De acordo com a proposta elaborada pelos economistas Marcelo Tsuji, Cláudio Yokota e Carlos Manso, o Banco do Nordeste (BNB) define as características dos projetos a serem contemplados e repassa recursos do Fundo Constitucional de Financiamento do Nordeste (FNE) para os bancos comerciais interessados. Esses bancos estruturam a operação creditícia, aportando recursos adicionais e assumindo os riscos financeiros da operação.
A operação não traz nenhum risco para o Banco do Nordeste, por estar garantida pelos bancos comerciais, bastando a celebração de um contrato entre o BNB e essas instituições para que o repasse aconteça. O dinheiro repassado será recebido de volta com as taxas de juros previamente estabelecidas, assegurando a remuneração do BNB e os rendimentos dos recursos do FNE.

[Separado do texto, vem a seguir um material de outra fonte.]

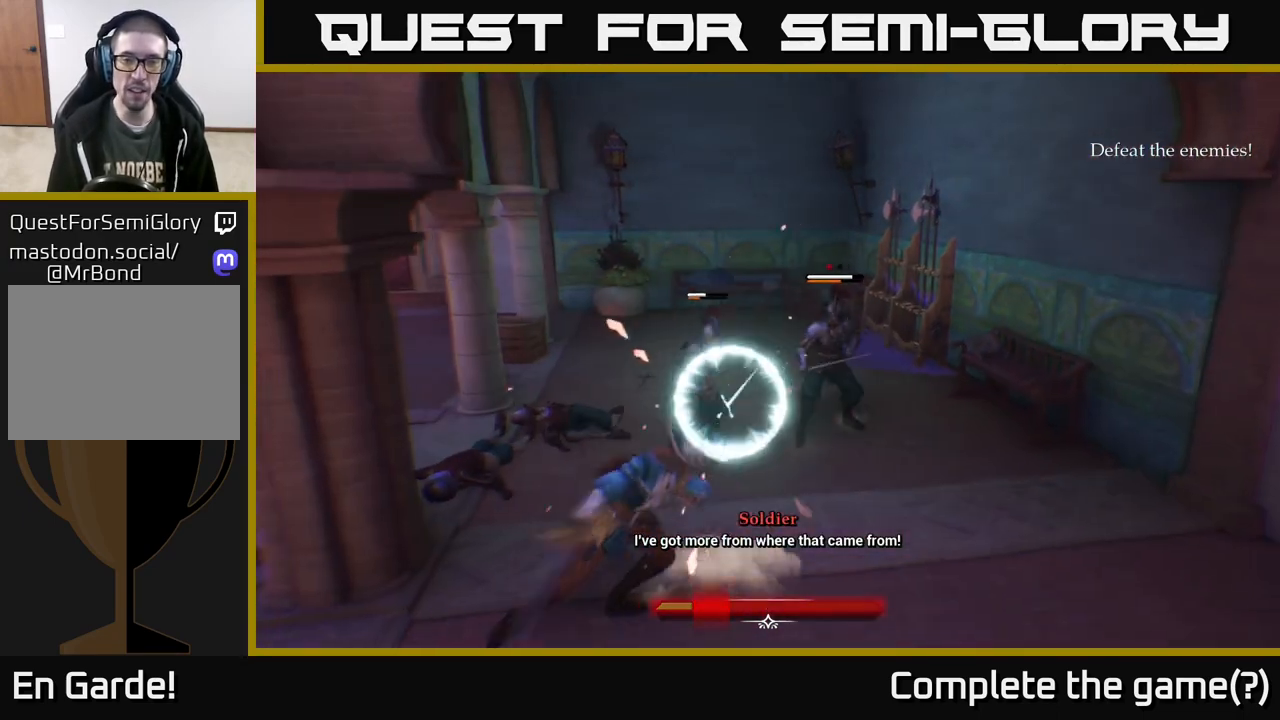
{"buttons": [], "left_stick": "up-right", "right_stick": "center", "events": [[33, "left_stick", "up"], [150, "left_stick", "up-right"], [217, "Y", "down"], [300, "Y", "up"]]}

Esse modelo permite que os projetos de industrialização verde obtenham crédito de longo prazo e juros baixos, característica dos empréstimos com recursos do FNE, que são administrados pelo BNB. O banco tem interesse em usar o potencial energético das usinas eólicas e solares do Nordeste para atrair grandes empreendimentos, estratégia conhecida como "powershoring".
De acordo com a LDN, em contrapartida ao acesso aos recursos do FNE, os empreendedores devem promover projetos de alta relevância social e ambiental, como a restauração de áreas desmatadas nas margens dos rios e nascentes.
No semiárido, isso é uma ação fundamental para a adaptação à nova realidade climática. Além de remover carbono da atmosfera, a recomposição das matas protege os recursos hídricos e, dessa forma, serve como remédio contra a desertificação, que avança a passos largos sobre a Caatinga.
Estudos do Instituto Escolhas mostram que a recuperação da vegetação nas margens dos rios em assentamentos da reforma agrária localizados na Caatinga pode gerar 50,4 mil empregos e produzir 3 milhões de toneladas de alimentos no Rio Grande do Norte. No Ceará, serão criados 66 mil empregos e produzidas 3,6 milhões de toneladas de alimentos. No caso de Pernambuco, serão gerados 48 mil empregos e produzidas 2,8 milhões de toneladas de alimentos.
A LDN pode viabilizar esses resultados positivos. É uma proposta que o Brasil pode levar para a COP30 como um exemplo de instrumento inovador para direcionar capital público e privado para destravar o financiamento climático.